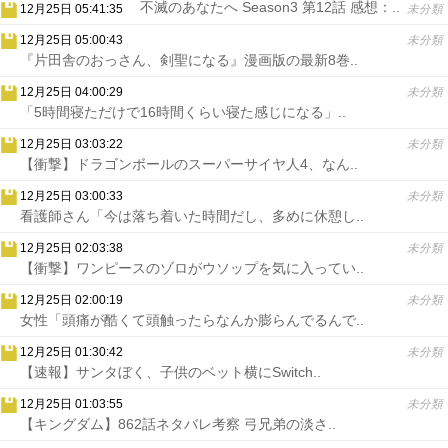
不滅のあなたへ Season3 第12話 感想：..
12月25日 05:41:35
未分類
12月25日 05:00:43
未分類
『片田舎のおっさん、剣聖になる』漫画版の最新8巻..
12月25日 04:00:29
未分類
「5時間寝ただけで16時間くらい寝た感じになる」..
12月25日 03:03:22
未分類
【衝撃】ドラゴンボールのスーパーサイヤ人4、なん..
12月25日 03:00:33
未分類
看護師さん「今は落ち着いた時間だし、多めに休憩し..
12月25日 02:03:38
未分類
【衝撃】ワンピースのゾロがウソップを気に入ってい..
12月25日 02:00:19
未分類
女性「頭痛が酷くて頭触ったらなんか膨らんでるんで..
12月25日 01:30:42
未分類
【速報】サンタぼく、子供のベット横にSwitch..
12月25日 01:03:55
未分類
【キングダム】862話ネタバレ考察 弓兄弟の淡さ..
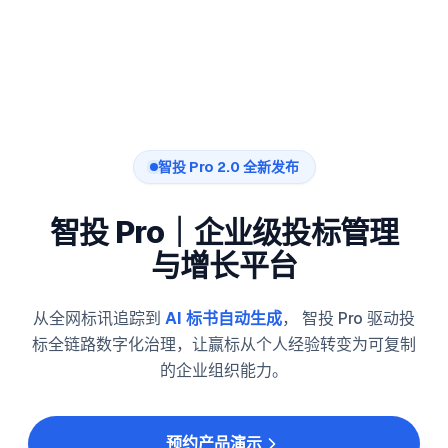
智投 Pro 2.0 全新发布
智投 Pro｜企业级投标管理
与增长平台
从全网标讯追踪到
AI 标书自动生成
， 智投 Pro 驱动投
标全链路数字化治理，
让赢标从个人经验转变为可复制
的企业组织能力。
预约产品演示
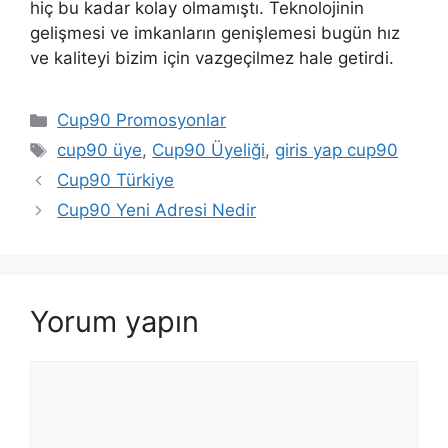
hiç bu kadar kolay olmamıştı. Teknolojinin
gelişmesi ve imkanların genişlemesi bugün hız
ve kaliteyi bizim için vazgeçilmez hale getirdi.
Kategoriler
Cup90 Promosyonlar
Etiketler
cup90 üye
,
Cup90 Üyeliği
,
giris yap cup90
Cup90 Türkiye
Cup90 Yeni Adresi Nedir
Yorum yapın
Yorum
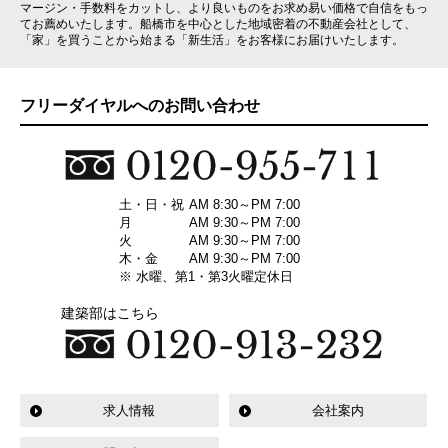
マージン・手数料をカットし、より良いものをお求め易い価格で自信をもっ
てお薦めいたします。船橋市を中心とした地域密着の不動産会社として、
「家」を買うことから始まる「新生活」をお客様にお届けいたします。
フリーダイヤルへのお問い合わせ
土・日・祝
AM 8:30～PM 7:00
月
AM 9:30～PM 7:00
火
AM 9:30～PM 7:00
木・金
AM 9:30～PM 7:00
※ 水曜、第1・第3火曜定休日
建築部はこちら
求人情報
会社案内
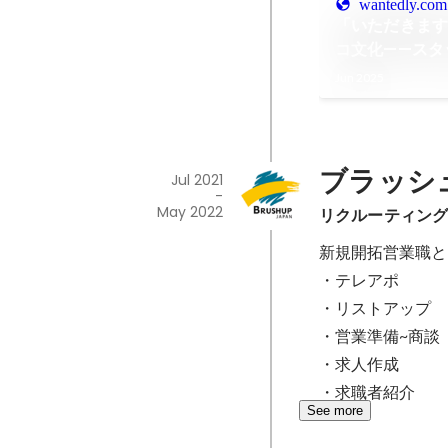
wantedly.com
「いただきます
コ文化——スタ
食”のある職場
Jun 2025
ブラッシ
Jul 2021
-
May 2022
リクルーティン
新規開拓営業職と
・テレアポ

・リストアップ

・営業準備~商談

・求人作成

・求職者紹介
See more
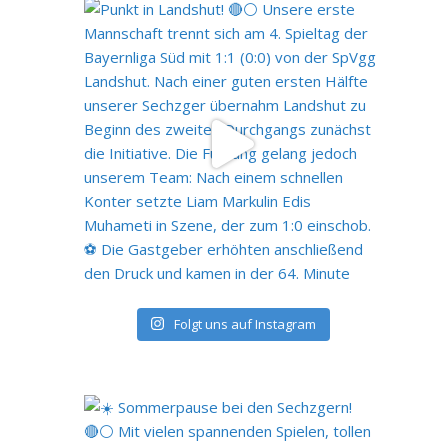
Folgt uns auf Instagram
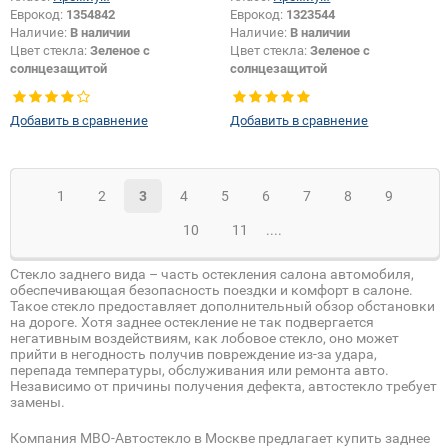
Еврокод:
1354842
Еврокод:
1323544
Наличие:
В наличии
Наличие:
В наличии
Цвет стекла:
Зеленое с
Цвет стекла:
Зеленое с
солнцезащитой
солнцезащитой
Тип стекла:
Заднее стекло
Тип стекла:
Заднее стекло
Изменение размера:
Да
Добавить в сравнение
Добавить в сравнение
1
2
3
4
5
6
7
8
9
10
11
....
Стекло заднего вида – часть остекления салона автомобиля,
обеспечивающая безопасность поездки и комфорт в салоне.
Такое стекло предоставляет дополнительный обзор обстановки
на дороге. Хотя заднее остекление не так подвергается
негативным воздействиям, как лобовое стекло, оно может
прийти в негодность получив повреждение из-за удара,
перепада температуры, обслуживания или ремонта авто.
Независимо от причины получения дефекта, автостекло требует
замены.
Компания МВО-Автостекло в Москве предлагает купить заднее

═══

Task prompt
Reproduce every record exactly; images stay out.

Answer to this task
不滅のあなたへ Season3 第12話 感想：..
12月25日 05:41:35
未分類
12月25日 05:00:43
未分類
『片田舎のおっさん、剣聖になる』漫画版の最新8巻..
12月25日 04:00:29
未分類
「5時間寝ただけで16時間くらい寝た感じになる」..
12月25日 03:03:22
未分類
【衝撃】ドラゴンボールのスーパーサイヤ人4、なん..
12月25日 03:00:33
未分類
看護師さん「今は落ち着いた時間だし、多めに休憩し..
12月25日 02:03:38
未分類
【衝撃】ワンピースのゾロがウソップを気に入ってい..
12月25日 02:00:19
未分類
女性「頭痛が酷くて頭触ったらなんか膨らんでるんで..
12月25日 01:30:42
未分類
【速報】サンタぼく、子供のベット横にSwitch..
12月25日 01:03:55
未分類
【キングダム】862話ネタバレ考察 弓兄弟の淡さ..
智投 Pro 2.0 全新发布
智投 Pro｜企业级投标管理
与增长平台
从全网标讯追踪到
AI 标书自动生成
， 智投 Pro 驱动投
标全链路数字化治理，
让赢标从个人经验转变为可复制
的企业组织能力。
预约产品演示
hiç bu kadar kolay olmamıştı. Teknolojinin
gelişmesi ve imkanların genişlemesi bugün hız
ve kaliteyi bizim için vazgeçilmez hale getirdi.
Kategoriler
Cup90 Promosyonlar
Etiketler
cup90 üye
,
Cup90 Üyeliği
,
giris yap cup90
Cup90 Türkiye
Cup90 Yeni Adresi Nedir
Yorum yapın
Yorum
マージン・手数料をカットし、より良いものをお求め易い価格で自信をもっ
てお薦めいたします。船橋市を中心とした地域密着の不動産会社として、
「家」を買うことから始まる「新生活」をお客様にお届けいたします。
フリーダイヤルへのお問い合わせ
土・日・祝
AM 8:30～PM 7:00
月
AM 9:30～PM 7:00
火
AM 9:30～PM 7:00
木・金
AM 9:30～PM 7:00
※ 水曜、第1・第3火曜定休日
建築部はこちら
求人情報
会社案内
wantedly.com
「いただきます
コ文化——スタ
食”のある職場
Jun 2025
ブラッシ
Jul 2021
-
May 2022
リクルーティン
新規開拓営業職と
・テレアポ

・リストアップ

・営業準備~商談

・求人作成

・求職者紹介
See more
Folgt uns auf Instagram
Еврокод:
1354842
Еврокод:
1323544
Наличие:
В наличии
Наличие:
В наличии
Цвет стекла:
Зеленое с
Цвет стекла:
Зеленое с
солнцезащитой
солнцезащитой
Тип стекла:
Заднее стекло
Тип стекла:
Заднее стекло
Изменение размера:
Да
Добавить в сравнение
Добавить в сравнение
1
2
3
4
5
6
7
8
9
10
11
....
Стекло заднего вида – часть остекления салона автомобиля,
обеспечивающая безопасность поездки и комфорт в салоне.
Такое стекло предоставляет дополнительный обзор обстановки
на дороге. Хотя заднее остекление не так подвергается
негативным воздействиям, как лобовое стекло, оно может
прийти в негодность получив повреждение из-за удара,
перепада температуры, обслуживания или ремонта авто.
Независимо от причины получения дефекта, автостекло требует
замены.
Компания МВО-Автостекло в Москве предлагает купить заднее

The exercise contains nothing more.